STAND IN YOUR POWER: Amplify: East, one year later


I felt called to start Amplify: East in late 2017.  #MeToo was at its height and I was tired of being a bystander.  Over the last decade, I’ve tried to stand up for gender inequity in small ways - whether at the frisbee field, or in the workplace - whether trying to make a joke of the ‘man-maker’ workout at the gym (!) or the comments that I couldn’t be good at math or science since I happened to be a woman (haha, seriously?).  Tiring at times, though I always try to remember that everyone is doing their best. And I sincerely believe that.

Good things often come out of frustration. Anais Nin said it better than I ever could, “[a]nd the day came when the risk to remain tight in a bud was more painful than the risk it took to blossom”.  I joke that 2018 was the year ‘I came out as a feminist’. The majority of my friends, family and network all knew I was a feminist, though at first, taking the risk to blossom into standing for what I believe in a more public way felt very scary. It felt scary because of the potential backlash.  

But the tides are changing, my friends - and they’re changing fast.  

Instead of a backlash, I was met with an overwhelmingly positive response.  Women saying they’ve been waiting to hear the stories of other women - and not just women in the spotlight, women in their communities, women working alongside of them.  Men saying they’ve been looking for ways to be an ally and wondering how they could nominate the women in their lives. People taking the time to share with me their ideas on where we could go with this initiative.

I tried really hard to set up Amplify: East so that it wasn’t dependent on me.  I crowdsourced questions from my network as to what they’d want to hear from other women in interviews.  The stories you see are all from nominations - women and men nominating women that have inspired them in all kinds of ways.  Yes, I nominated some of them in the early days, though I never wanted it to be only from my network.

Amplify: East has really ‘filled my bucket’ - from all of the stories that you see on the site (over 100 and counting), to all of the nominations texts that you haven’t seen.  Honestly, they are AMAZING. The words that people put together to nominate women in our communities is truly awe-inspiring.

In the fall of 2018, I started getting REALLY busy - I know, a word with a lot of baggage, though it feels like the right word here.  The busy-ness caused me to ask: how could I keep this going but not be the one driving it? It led me to reaching out to my network to see if I could find someone to help me keep Amplify: East going.  Through that, Amplify: East found Liesl Mulholland, who I met years ago through a leadership development program called 21inc.

Liesl is now driving Amplify: East. Working with Liesl has been a breath of fresh air.  She brings an entirely new perspective and I’m so grateful to have her leading this, with me in the backseat.  Recently, Liesl and I started talking about how Amplify: East ‘looks’ and how we can bring more diversity to the table.  

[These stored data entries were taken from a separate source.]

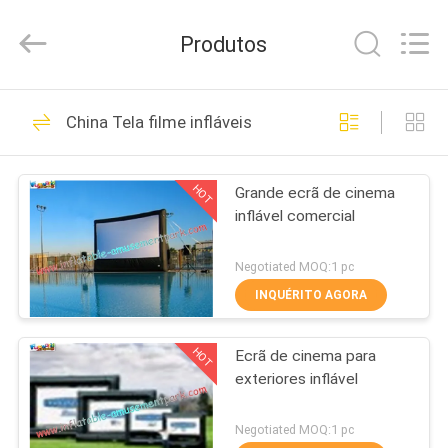
2026
Funworld
Inflatables
Produtos
Limited.
All
Rights
Reserved.
CASA
64
China Tela filme infláveis
inflável Parque de
PRODUTOS
diversões
HOT
Grande ecrã de cinema
inflável comercial
VÍDEOS
Negotiated MOQ:1 pc
SOBRE
INQUÉRITO AGORA
157
NÓS
Bouncy castelos
HOT
Ecrã de cinema para
exteriores inflável
EXCURSÃO
comerciais
DA
Negotiated MOQ:1 pc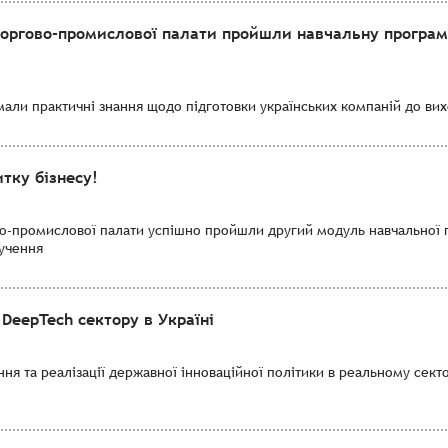
торгово-промислової палати пройшли навчальну програму
мали практичні знання щодо підготовки українських компаній до вихо
тку бізнесу!
во-промислової палати успішно пройшли другий модуль навчальної 
лучення
DeepTech сектору в Україні
я та реалізації державної інноваційної політики в реальному секто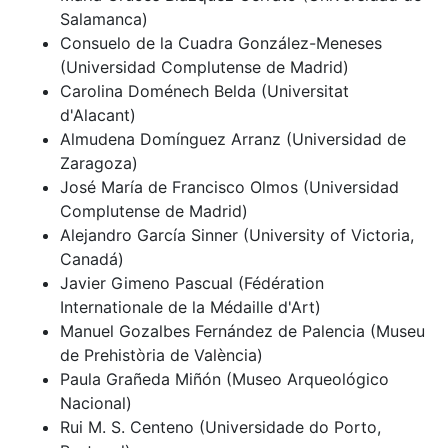
Salamanca)
Consuelo de la Cuadra González-Meneses
(Universidad Complutense de Madrid)
Carolina Doménech Belda (Universitat
d'Alacant)
Almudena Domínguez Arranz (Universidad de
Zaragoza)
José María de Francisco Olmos (Universidad
Complutense de Madrid)
Alejandro García Sinner (University of Victoria,
Canadá)
Javier Gimeno Pascual (Fédération
Internationale de la Médaille d'Art)
Manuel Gozalbes Fernández de Palencia (Museu
de Prehistòria de València)
Paula Grañeda Miñón (Museo Arqueológico
Nacional)
Rui M. S. Centeno (Universidade do Porto,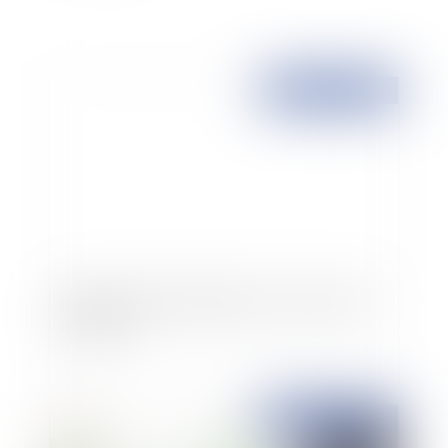
Publié le :
10/11/2015
Diagnostiqueurs défaillants: Haro sur la perte
de chance!
Publié le :
10/11/2015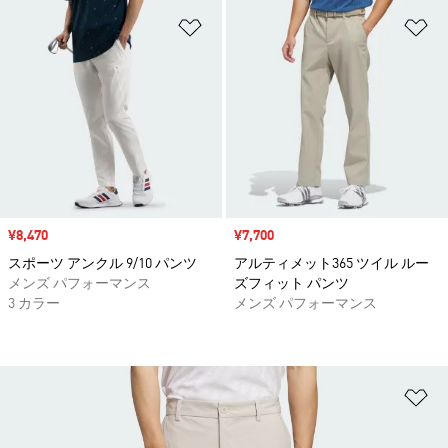
ほしいものリストに追加
ほ
セール価格
¥8,470
セール価格
¥7,700
スポーツ アンクル 9/10 パンツ
アルティメット365 ツイル ルー
メンズ パフォーマンス
ズフィット パンツ
3 カラー
メンズ パフォーマンス
ほ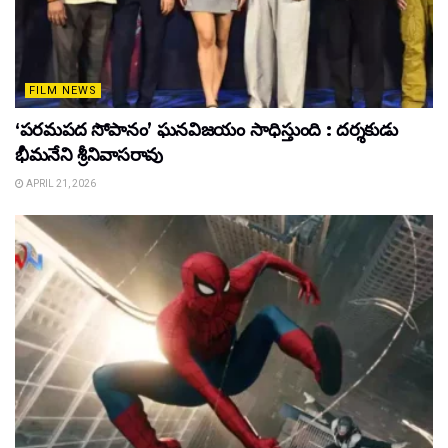
FILM NEWS
‘పరమపద సోపానం’ ఘనవిజయం సాధిస్తుంది : దర్శకుడు
భీమనేని శ్రీనివాసరావు
APRIL 21, 2026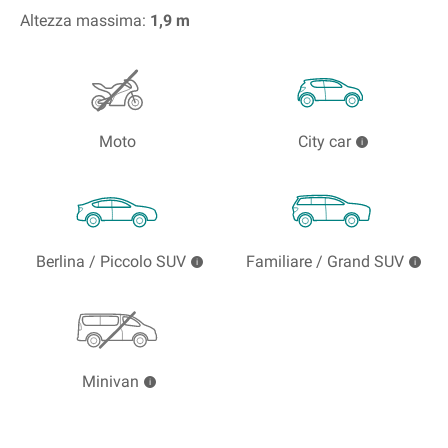
Altezza massima:
1,9
m
Moto
City car
Berlina / Piccolo SUV
Familiare / Grand SUV
Minivan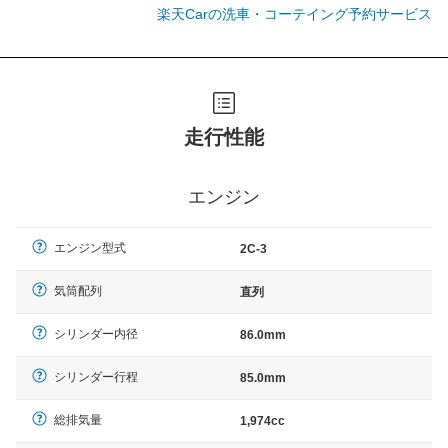
楽天Carの洗車・コーテイング予約サービス
走行性能
エンジン
エンジン型式
2C-3
気筒配列
直列
シリンダー内径
86.0mm
シリンダー行程
85.0mm
総排気量
1,974cc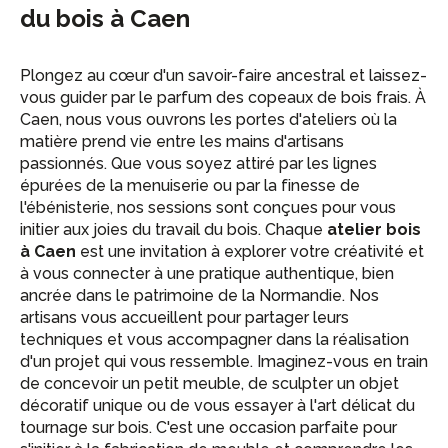
du bois à Caen
Plongez au cœur d'un savoir-faire ancestral et laissez-
vous guider par le parfum des copeaux de bois frais. À
Caen, nous vous ouvrons les portes d'ateliers où la
matière prend vie entre les mains d'artisans
passionnés. Que vous soyez attiré par les lignes
épurées de la menuiserie ou par la finesse de
l'ébénisterie, nos sessions sont conçues pour vous
initier aux joies du travail du bois. Chaque
atelier bois
à Caen
est une invitation à explorer votre créativité et
à vous connecter à une pratique authentique, bien
ancrée dans le patrimoine de la Normandie. Nos
artisans vous accueillent pour partager leurs
techniques et vous accompagner dans la réalisation
d'un projet qui vous ressemble. Imaginez-vous en train
de concevoir un petit meuble, de sculpter un objet
décoratif unique ou de vous essayer à l'art délicat du
tournage sur bois. C'est une occasion parfaite pour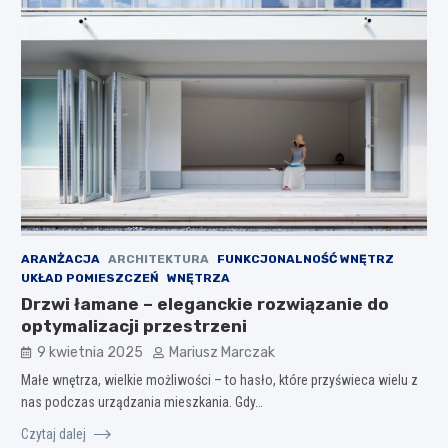
ARANŻACJA
ARCHITEKTURA
FUNKCJONALNOŚĆ WNĘTRZ
UKŁAD POMIESZCZEŃ
WNĘTRZA
Drzwi łamane – eleganckie rozwiązanie do
optymalizacji przestrzeni
9 kwietnia 2025
Mariusz Marczak
Małe wnętrza, wielkie możliwości – to hasło, które przyświeca wielu z
nas podczas urządzania mieszkania. Gdy…
Czytaj dalej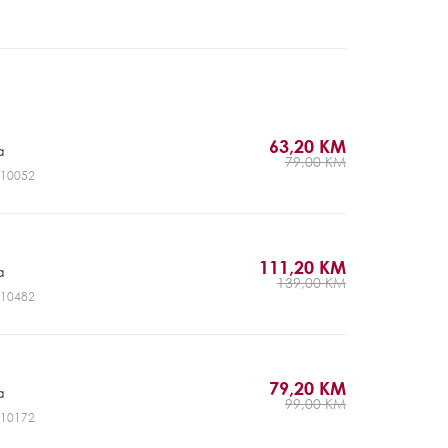
63,20 KM
a
79,00 KM
NV10052
111,20 KM
a
139,00 KM
NV10482
79,20 KM
a
99,00 KM
NV10172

I never wanted Amplify: East to only ‘look’ like me because it was always about hearing from people who are under-represented - specifically, women.  Just because we don’t hear about certain groups, doesn’t mean there aren’t people who are doing truly AMAZING things - they’re just flying under the radar…. And we NEED to hear from the people we’re not hearing from yet.  We need it especially in Atlantic Canada.

Amplify: East does look a lot like me.  I’m an educated woman with white skin. I feel a deep need to ensure that Amplify: East tells the stories not only of people who look like me - I know there’s a deep, deep hunger out there for a real diversity of perspectives.  And yes, I know that diversity isn’t just in the way people look - I’m white, I’m tall, and I’m educated - traits that give me some power in the world. Though I’m also a second-generation Canadian and the first person in my family to go to university - both things you can’t see about me that have had some unique challenges to navigate along my journey.  I also know all of the people featured on the site so far have had both opportunities AND challenges, regardless of what they look like.

But the truth is that there are power structures designed to keep things the way they are.  Whether intentional or not, these power structures can’t change without an acknowledgement that they’re there.  And that they can change. That’s what Amplify: East is about - hearing from people that we aren’t hearing enough from.

The amplifications of voices is not equitable in 2019.  And WE NEED to hear from different types of voices.

What can you do?  Nominate a diversity of women to tell their stories.  And if someone nominates YOU, accept it. I’ve heard from a lot of women that they believe they haven’t yet earned it.  I’d like for you to know that if someone nominates you, you have EARNED it. If someone took the time out of their day to nominate you as an inspiring woman, I’m pretty sure you’ve earned it about a million times over.  In fact, I guarantee it.

People deserve to hear your story, and learn from it.  I know I’ve taken a lesson away from every single story I’ve read on the site.  

My ask is that if someone tells you you’re inspiring - whether on Amplify: East or somewhere else - is to say ‘thank you’ and OWN IT.  The world needs more women owning their power. Beyoncé said, ‘no one gives you power, you have to take it’.  Take your power and own it. I look forward to standing alongside you.